- Não, senhor; já lhe disse; não pode ser.
- Ah! senhor! - bradou de dentro a voz rouca e alquebrada do enfermo. - Quem quer que está aí, pelo amor de Deus, entre cá dentro.
- Está ouvindo? - disse Elias, ele me chama; abra essa porta.
- Não, não pode ser; quantas vezes quer que lhe diga?
E depois voltando-se para dentro e abrindo extraordinariamente os enormes olhos, como rã esbordoada, bradou para o enfermo.
- Ah! velhote de uma figa! não pode calar essa boca?... é assim que pretende sarar?... parece uma criancinha!... pois olhe: se continuar assim, não sei se estarei mais para o aturar... se quer conversar com todo o mundo que passa, mando pôr sua cama lá no meio da estrada, e eles que o aguentem.

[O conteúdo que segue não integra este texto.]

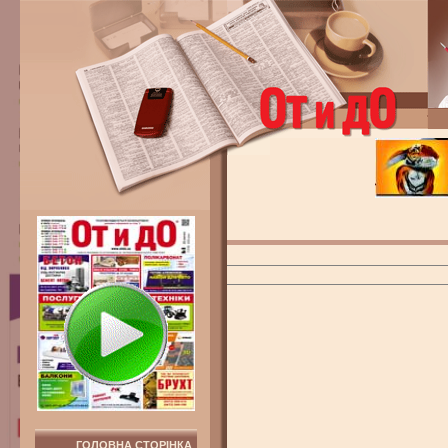
ГОЛОВНА СТОРІНКА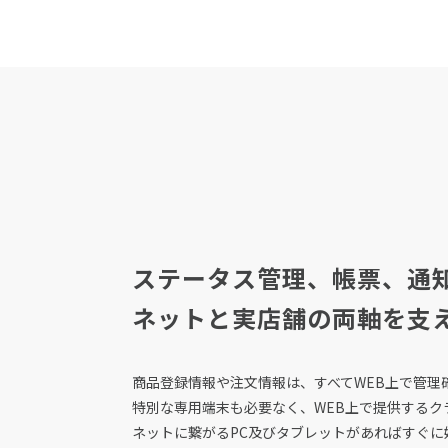
ステータス管理、帳票、通
ネットと実店舗の
両軸を支
商品登録情報や注文情報は、すべてWEB上で管理
特別な専用端末も必要なく、WEB上で提供するク
ネットに繋がるPC及びタブレットがあればすぐに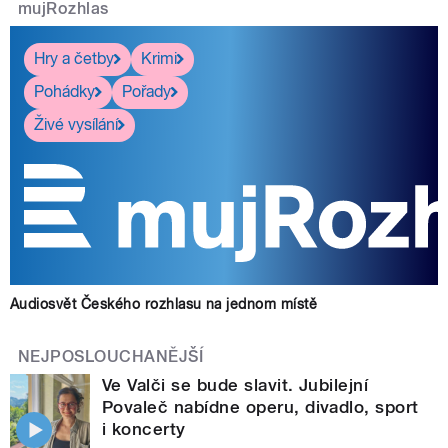
mujRozhlas
Hry a četby
Krimi
Pohádky
Pořady
Živé vysílání
Audiosvět Českého rozhlasu na jednom místě
NEJPOSLOUCHANĚJŠÍ
Ve Valči se bude slavit. Jubilejní
Povaleč nabídne operu, divadlo, sport
i koncerty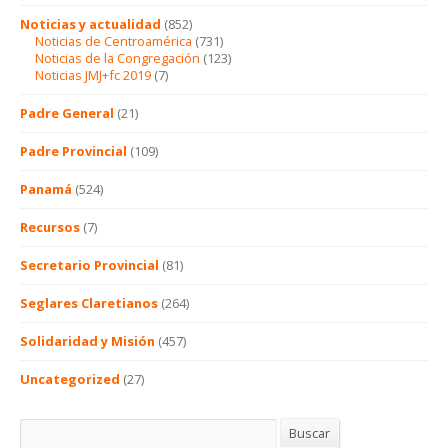
Noticias y actualidad
(852)
Noticias de Centroamérica
(731)
Noticias de la Congregación
(123)
Noticias JMJ+fc 2019
(7)
Padre General
(21)
Padre Provincial
(109)
Panamá
(524)
Recursos
(7)
Secretario Provincial
(81)
Seglares Claretianos
(264)
Solidaridad y Misión
(457)
Uncategorized
(27)
Buscar
Buscar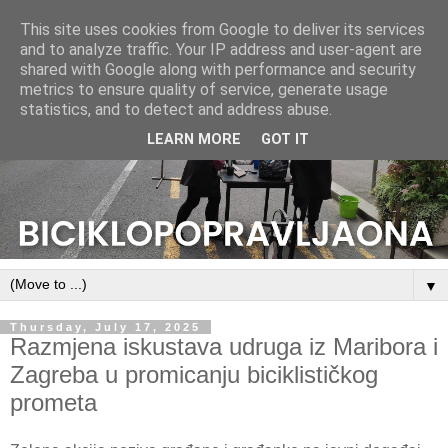
This site uses cookies from Google to deliver its services
and to analyze traffic. Your IP address and user-agent are
shared with Google along with performance and security
metrics to ensure quality of service, generate usage
statistics, and to detect and address abuse.
LEARN MORE
GOT IT
▼
Thursday, July 17, 2025
Razmjena iskustava udruga iz Maribora i
Zagreba u promicanju biciklističkog
prometa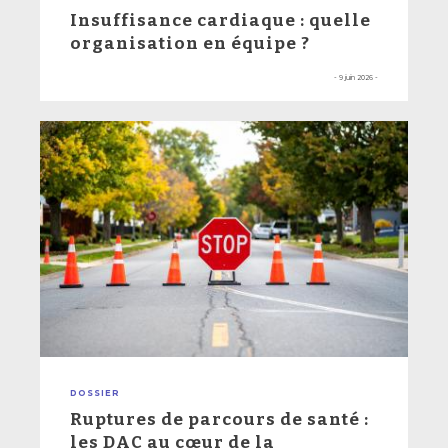
Insuffisance cardiaque : quelle
organisation en équipe ?
- 9 juin 2026 -
DOSSIER
Ruptures de parcours de santé :
les DAC au cœur de la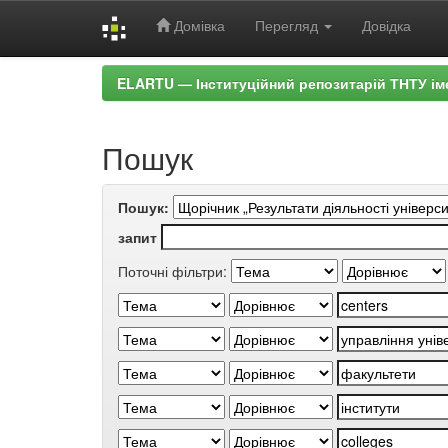
Домівка
Перегляд
Довідка
Skip
ELARTU — Інституційний репозитарій ТНТУ ім
navigation
Пошук
Пошук:
запит
Поточні фільтри: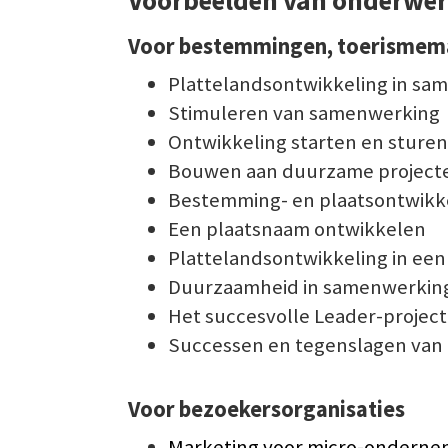
Voorbeelden van onderwe
Voor bestemmingen, toerismema
Plattelandsontwikkeling in sa
Stimuleren van samenwerking
Ontwikkeling starten en sturen
Bouwen aan duurzame project
Bestemming- en plaatsontwikk
Een plaatsnaam ontwikkelen
Plattelandsontwikkeling in ee
Duurzaamheid in samenwerkin
Het succesvolle Leader-project
Successen en tegenslagen van 
Voor bezoekersorganisaties
Marketing voor micro-onderne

- Quem está aí na porta entre cá por caridade; não faça caso do que ela está dizendo; por caridade!... pelas cinco chagas de Nosso Senhor Jesus Cristo! entre... entre... quanto antes.
- Ai! ai! ai!... - ululou a velha harpia. - Bendito Deus! ainda de mais a mais variado do juízo!
- Mulher infernal, - bradou Elias com força, - abre-me já, se não queres que arrebente a porta.
- Arrebentar! como está bonito o moço! tomara ver isso!... porventura a casa é sua?... moço, vá andando seu caminho, e não esteja tentando a Deus! já lhe disse que não abro.
E dizendo isto bateu com a janela, e trancou-a. Elias entendeu que não devia mais esperdiçar palavras com aquela megera. Meteu o ombro à franzina porta que estava apenas trancada por uma fraca tramela, e que cedeu logo ao primeiro empurrão.
- Misericórdia! - guinchou a velha, - este homem tem o diabo no corpo! Misericórdia! aqui d’El-Rei!
Elias afastou com um empurrão a velha que se apresentara por diante querendo-lhe estorvar a entrada e fazendo uma berraria dos diabos; e foi-se dirigindo rapidamente para a miserável alcova, antes antro, em que jazia o desgraçado velho.